Future of Engine Building: The Road Ahead for Machining - Page 3 of 3 - Engine Builder Magazine

Future of Engine Building: The Road Ahead for Machining

The future always seemed so far away for some reason. You had cartoons featuring flying cars and movies about aliens and galaxies far, far away.

Machines will continue to get more accurate and easier to operate. As materials improve and machining techniques improve, experts say that machines will become smaller. Industry professionals say it is also likely that you will see more and more machining equipped with CNC controls. Anything that requires a lot of direct, hands-on labor to operate such as cylinder hones and seat & guide machines.

Engine builders and shops must be able to bill more hours with less employees in order to survive into the future. As we have seen during the last 20 years of our “Machine Shop Market Profile,” which is a comprehensive study of machine shop operations, pricing continues to hold to levels of a previous era and often don’t reflect today’s economy. Therefore, it will be imperative to run a lean operation, and also, with new equipment, be able to charge a fair price for your services.

One expert says that as an industry, engine builders have by and large held on to old ways and old equipment longer than other machining-focused industries. Most automotive machine shops don’t own a CNC machine. In fact, our “2012 Machine Shop Market Profile” revealed that only 12 percent of shops own a CNC. In the next 10 years, many experts believe it will be a necessity and not an option.

With the way parts are designed today, it will be impossible to complete jobs profitably without one. CNC machining centers like those from Centroid, Rottler and others, operate as profit centers as much as machines. They are essentially turnkey businesses that the engine builder will then have to go out and find the market for his products, but the expertise and precision will be mostly handled by the CNC.

Some experts we spoke to believe you may see robots on such mundane operations as loading a valve in a valve refacers. Most jobs or parts vary widely in size and shape from part to part. However, you may see a robot be able to load a valve in the chuck of a valve refacer for grinding or a connecting rod for boring, or possibly a block into honing machine.

Another key trend for the future will be the growth in the use of digitizing probes, which experts believe will be very prevalent in the machine shops of the future. As software improves the ability to use digitizing for other than just copying ports in a cylinder head is growing dramatically. This technology allows operators with little training on CAM systems to duplicate parts much more easily.
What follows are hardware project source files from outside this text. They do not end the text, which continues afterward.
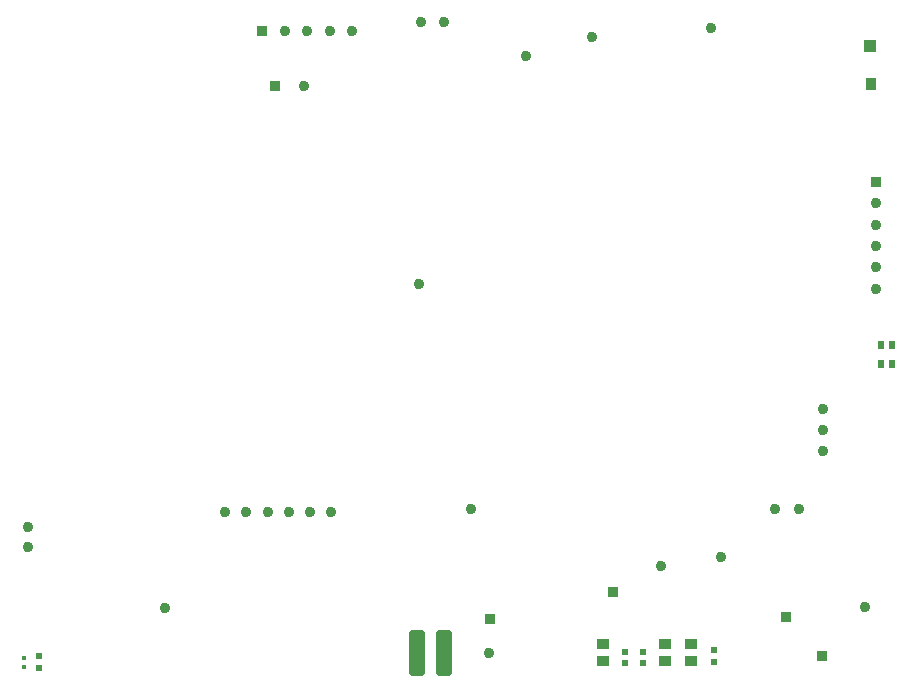
<source format=gbp>
G04*
G04 #@! TF.GenerationSoftware,Altium Limited,Altium Designer,21.1.1 (26)*
G04*
G04 Layer_Color=128*
%FSLAX44Y44*%
%MOMM*%
G71*
G04*
G04 #@! TF.SameCoordinates,E069ABF9-E8C7-48A9-8C9A-FF8294D84A43*
G04*
G04*
G04 #@! TF.FilePolarity,Positive*
G04*
G01*
G75*
%ADD19R,1.0000X0.9000*%
%ADD27R,0.3500X0.4000*%
G04:AMPARAMS|DCode=67|XSize=1.424mm|YSize=3.9mm|CornerRadius=0.331mm|HoleSize=0mm|Usage=FLASHONLY|Rotation=0.000|XOffset=0mm|YOffset=0mm|HoleType=Round|Shape=RoundedRectangle|*
%AMROUNDEDRECTD67*
21,1,1.4240,3.2380,0,0,0.0*
21,1,0.7620,3.9000,0,0,0.0*
1,1,0.6620,0.3810,-1.6190*
1,1,0.6620,-0.3810,-1.6190*
1,1,0.6620,-0.3810,1.6190*
1,1,0.6620,0.3810,1.6190*
%
%ADD67ROUNDEDRECTD67*%
%ADD160R,0.5000X0.5000*%
%ADD161R,0.5500X0.8000*%
%ADD162R,0.9500X1.1000*%
%ADD163R,1.1000X1.1000*%
%ADD166C,0.9160*%
G04:AMPARAMS|DCode=167|XSize=0.916mm|YSize=0.916mm|CornerRadius=0.204mm|HoleSize=0mm|Usage=FLASHONLY|Rotation=90.000|XOffset=0mm|YOffset=0mm|HoleType=Round|Shape=RoundedRectangle|*
%AMROUNDEDRECTD167*
21,1,0.9160,0.5080,0,0,90.0*
21,1,0.5080,0.9160,0,0,90.0*
1,1,0.4080,0.2540,0.2540*
1,1,0.4080,0.2540,-0.2540*
1,1,0.4080,-0.2540,-0.2540*
1,1,0.4080,-0.2540,0.2540*
%
%ADD167ROUNDEDRECTD167*%
D19*
X859790Y107950D02*
D03*
Y121951D02*
D03*
X785040Y107950D02*
D03*
Y121951D02*
D03*
X837749Y107950D02*
D03*
Y121951D02*
D03*
D27*
X294640Y110350D02*
D03*
Y102850D02*
D03*
D67*
X627380Y114300D02*
D03*
X650240D02*
D03*
D160*
X307340Y101680D02*
D03*
Y111680D02*
D03*
X878840Y116760D02*
D03*
Y106760D02*
D03*
X803910Y105490D02*
D03*
Y115490D02*
D03*
X819150Y105490D02*
D03*
Y115490D02*
D03*
D161*
X1029390Y359030D02*
D03*
X1020390D02*
D03*
Y375030D02*
D03*
X1029390D02*
D03*
D162*
X1011830Y595650D02*
D03*
D163*
X1011080Y628650D02*
D03*
D166*
X1016450Y422910D02*
D03*
X673100Y236220D02*
D03*
X885190Y195580D02*
D03*
X951230Y236220D02*
D03*
X930800Y236232D02*
D03*
X834390Y187960D02*
D03*
X1007110Y153670D02*
D03*
X688340Y114300D02*
D03*
X532130Y594360D02*
D03*
X720090Y619760D02*
D03*
X971550Y321310D02*
D03*
X876213Y643193D02*
D03*
X971550Y303530D02*
D03*
X629385Y426757D02*
D03*
X971550Y285750D02*
D03*
X775970Y636270D02*
D03*
X518922Y233895D02*
D03*
X500888D02*
D03*
X414020Y152400D02*
D03*
X536956Y233895D02*
D03*
X554990D02*
D03*
X464820D02*
D03*
X482854D02*
D03*
X297976Y221095D02*
D03*
X515666Y641350D02*
D03*
X534701D02*
D03*
X297976Y204006D02*
D03*
X553735Y641350D02*
D03*
X572770D02*
D03*
X631190Y648970D02*
D03*
X650240D02*
D03*
X1016450Y495046D02*
D03*
Y477012D02*
D03*
Y458978D02*
D03*
Y440944D02*
D03*
D167*
Y513080D02*
D03*
X507044Y594360D02*
D03*
X939800Y144780D02*
D03*
X689610Y143510D02*
D03*
X793751Y166370D02*
D03*
X970280Y111760D02*
D03*
X496631Y641350D02*
D03*
M02*

</source>
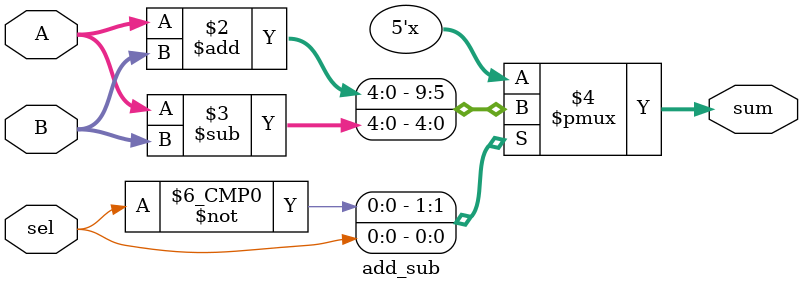
<source format=v>
`define	ADD 1'b0
`define SUB 1'b1

module add_sub (A, B, sel, sum);

input			sel;
input	[3:0]	A, B;

output	[4:0]	sum;

reg		[4:0]	sum;

always@(*) begin
	case(sel)
		`ADD	:	sum = A + B;
		`SUB	:	sum = A - B;
		default	:	sum = 5'dx;
	endcase
end

endmodule
</source>
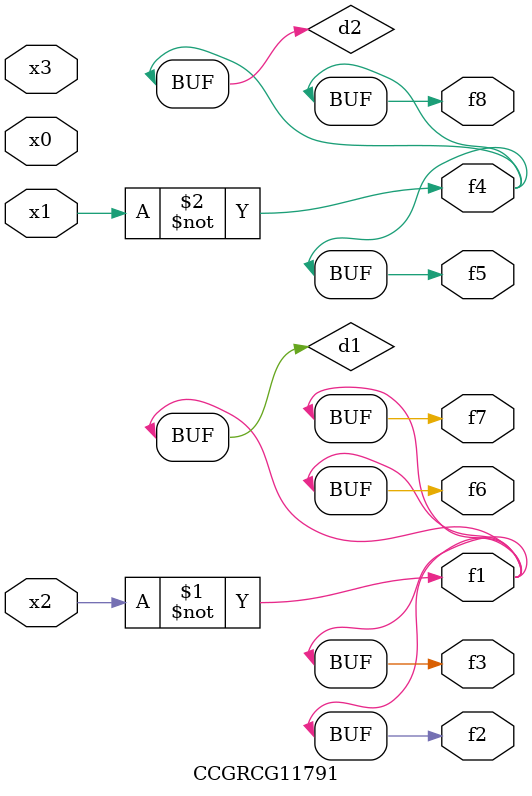
<source format=v>
module CCGRCG11791(
	input x0, x1, x2, x3,
	output f1, f2, f3, f4, f5, f6, f7, f8
);

	wire d1, d2;

	xnor (d1, x2);
	not (d2, x1);
	assign f1 = d1;
	assign f2 = d1;
	assign f3 = d1;
	assign f4 = d2;
	assign f5 = d2;
	assign f6 = d1;
	assign f7 = d1;
	assign f8 = d2;
endmodule

</source>
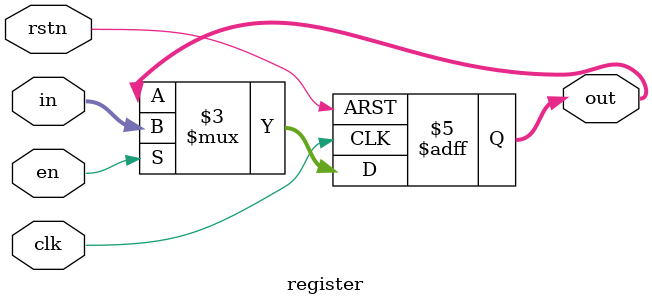
<source format=sv>
/*
  Engineer    : Abarajithan G
  Company     : -
  Create Date : 31-July-2022
  Design Name : register
  Description : module to abstract out all sequential logic
*/

`timescale 1ns/1ps

module register #(
  parameter WIDTH = 8,
            RESET_VALUE = 0
)(
  input  logic clk, rstn, en,
  input  logic [WIDTH-1:0] in,
  output logic [WIDTH-1:0] out
);

  always_ff @(posedge clk or negedge rstn)
    if      (~rstn) out <= RESET_VALUE;
    else if (en)    out <= in;
  
endmodule
</source>
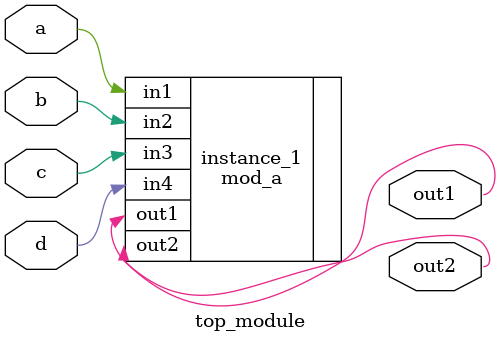
<source format=v>
module top_module ( 
    input a, 
    input b, 
    input c,
    input d,
    output out1,
    output out2
);
    mod_a instance_1(.out1(out1),.out2(out2),.in1(a),.in2(b),.in3(c),.in4(d));

endmodule

</source>
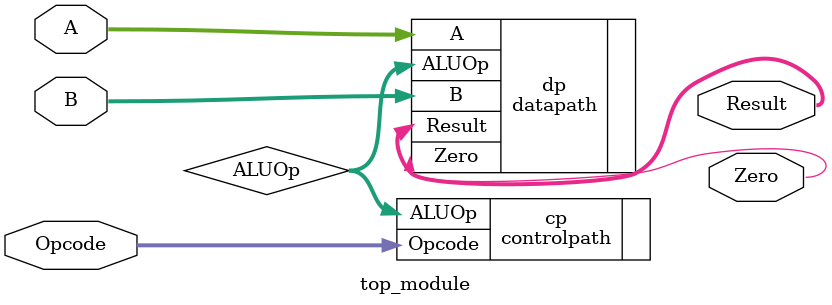
<source format=v>

module top_module (
    input [3:0] A,
    input [3:0] B,
    input [1:0] Opcode,
    output [3:0] Result,
    output Zero
);

    wire [1:0] ALUOp;

    controlpath cp (
        .Opcode(Opcode),
        .ALUOp(ALUOp)
    );

    datapath dp (
        .A(A),
        .B(B),
        .ALUOp(ALUOp),
        .Result(Result),
        .Zero(Zero)
    );

endmodule

</source>
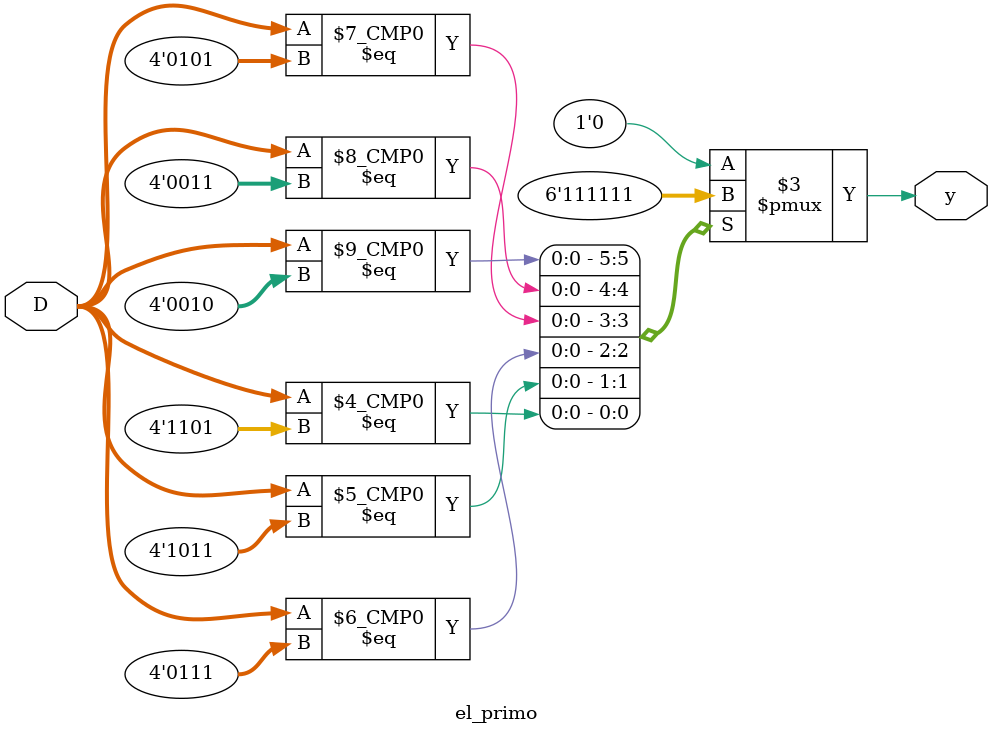
<source format=v>
module el_primo(
   input [3:0] D,
	output reg y);
	
	always@(*)
		begin
		case(D)
		2:y = 1;
		3:y = 1;
		5:y= 1;
		7:y = 1;
		11:y= 1;
		13:y= 1;
		default y = 0;
		endcase
		end
		endmodule
</source>
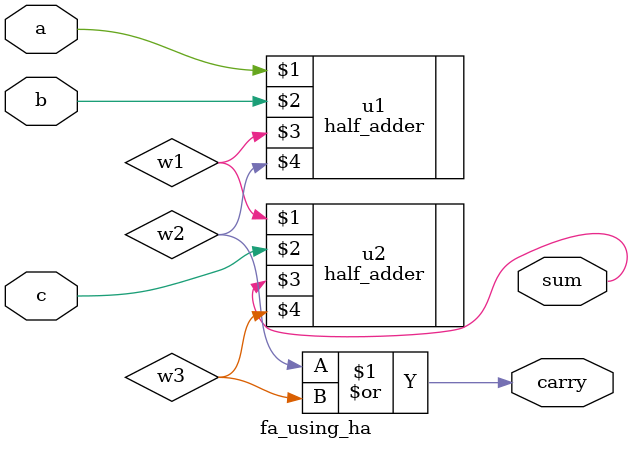
<source format=v>
module fa_using_ha(
input a,b,c,
output sum,carry
);
wire w1,w2,w3;

half_adder u1(a,b,w1,w2);
half_adder u2(w1,c,sum,w3);
or u3(carry,w2,w3);

endmodule



</source>
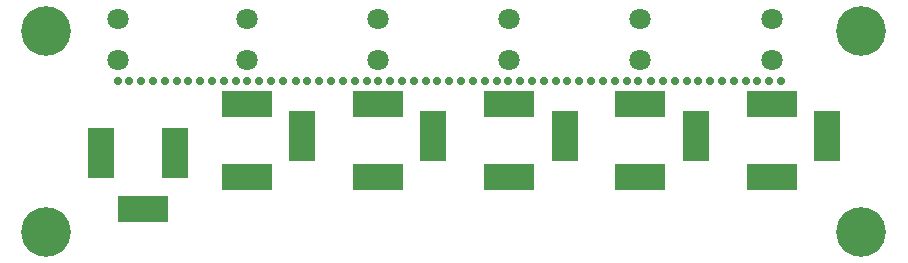
<source format=gbs>
G04 Layer_Color=16711935*
%FSLAX25Y25*%
%MOIN*%
G70*
G01*
G75*
%ADD22C,0.16548*%
%ADD23R,0.16548X0.08674*%
%ADD24R,0.08674X0.16548*%
%ADD25C,0.07099*%
%ADD26R,0.08674X0.16548*%
%ADD27R,0.16548X0.08674*%
%ADD28C,0.02769*%
D22*
X283465Y78740D02*
D03*
Y11811D02*
D03*
X11811D02*
D03*
Y78740D02*
D03*
D23*
X209750Y54409D02*
D03*
Y30000D02*
D03*
X122250Y54409D02*
D03*
Y30000D02*
D03*
X78500Y54409D02*
D03*
Y30000D02*
D03*
X166000Y54409D02*
D03*
Y30000D02*
D03*
X253500Y54409D02*
D03*
Y30000D02*
D03*
D24*
X228254Y43780D02*
D03*
X140754D02*
D03*
X97004D02*
D03*
X184504D02*
D03*
X272004D02*
D03*
D25*
X253500Y69000D02*
D03*
Y82780D02*
D03*
X209750Y69000D02*
D03*
Y82780D02*
D03*
X166000Y69000D02*
D03*
Y82780D02*
D03*
X122250Y69000D02*
D03*
Y82780D02*
D03*
X78500Y69000D02*
D03*
Y82780D02*
D03*
X35500Y69110D02*
D03*
Y82890D02*
D03*
D26*
X54500Y38000D02*
D03*
X30091D02*
D03*
D27*
X43870Y19496D02*
D03*
D28*
X154000Y62000D02*
D03*
X157937D02*
D03*
X161874D02*
D03*
X165811D02*
D03*
X169748D02*
D03*
X173685D02*
D03*
X177622D02*
D03*
X181559D02*
D03*
X185496D02*
D03*
X189433D02*
D03*
X193370D02*
D03*
X197307D02*
D03*
X201244D02*
D03*
X205181D02*
D03*
X209118D02*
D03*
X256689D02*
D03*
X252752D02*
D03*
X248815D02*
D03*
X244878D02*
D03*
X240941D02*
D03*
X237004D02*
D03*
X233067D02*
D03*
X229130D02*
D03*
X225193D02*
D03*
X221256D02*
D03*
X217319D02*
D03*
X213382D02*
D03*
X94882D02*
D03*
X98819D02*
D03*
X102756D02*
D03*
X106693D02*
D03*
X110630D02*
D03*
X114567D02*
D03*
X118504D02*
D03*
X122441D02*
D03*
X126378D02*
D03*
X130315D02*
D03*
X134252D02*
D03*
X138189D02*
D03*
X142126D02*
D03*
X146063D02*
D03*
X150000D02*
D03*
X90618D02*
D03*
X86681D02*
D03*
X82744D02*
D03*
X78807D02*
D03*
X74870D02*
D03*
X70933D02*
D03*
X66996D02*
D03*
X63059D02*
D03*
X59122D02*
D03*
X55185D02*
D03*
X51248D02*
D03*
X47311D02*
D03*
X43374D02*
D03*
X39437D02*
D03*
X35500D02*
D03*
M02*

</source>
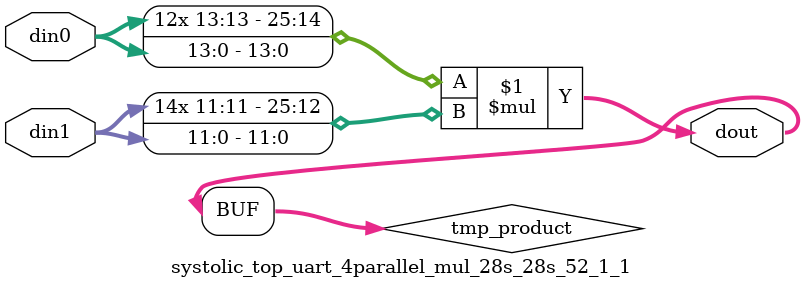
<source format=v>

`timescale 1 ns / 1 ps

 module systolic_top_uart_4parallel_mul_28s_28s_52_1_1(din0, din1, dout);
parameter ID = 1;
parameter NUM_STAGE = 0;
parameter din0_WIDTH = 14;
parameter din1_WIDTH = 12;
parameter dout_WIDTH = 26;

input [din0_WIDTH - 1 : 0] din0; 
input [din1_WIDTH - 1 : 0] din1; 
output [dout_WIDTH - 1 : 0] dout;

wire signed [dout_WIDTH - 1 : 0] tmp_product;



























assign tmp_product = $signed(din0) * $signed(din1);








assign dout = tmp_product;





















endmodule

</source>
Machining in the future will be much more scaled down to a level to where a small shop will be able to produce as much as a large shop today. With CNC prices coming down to affordable levels that can be operated more easily by fewer skilled workers, it is going to turn the industry in many directions.

Parts will be able to be manufactured by printing them to a 3D printer in some cases, and in others a 3D printer can make prototypes that can then be produced on a CNC for small scale manufacturing purposes. Some of these dreams are already a reality, but in the future, the sky’s the limit. And at least you won’t need to worry about running into one of those “flying” cars.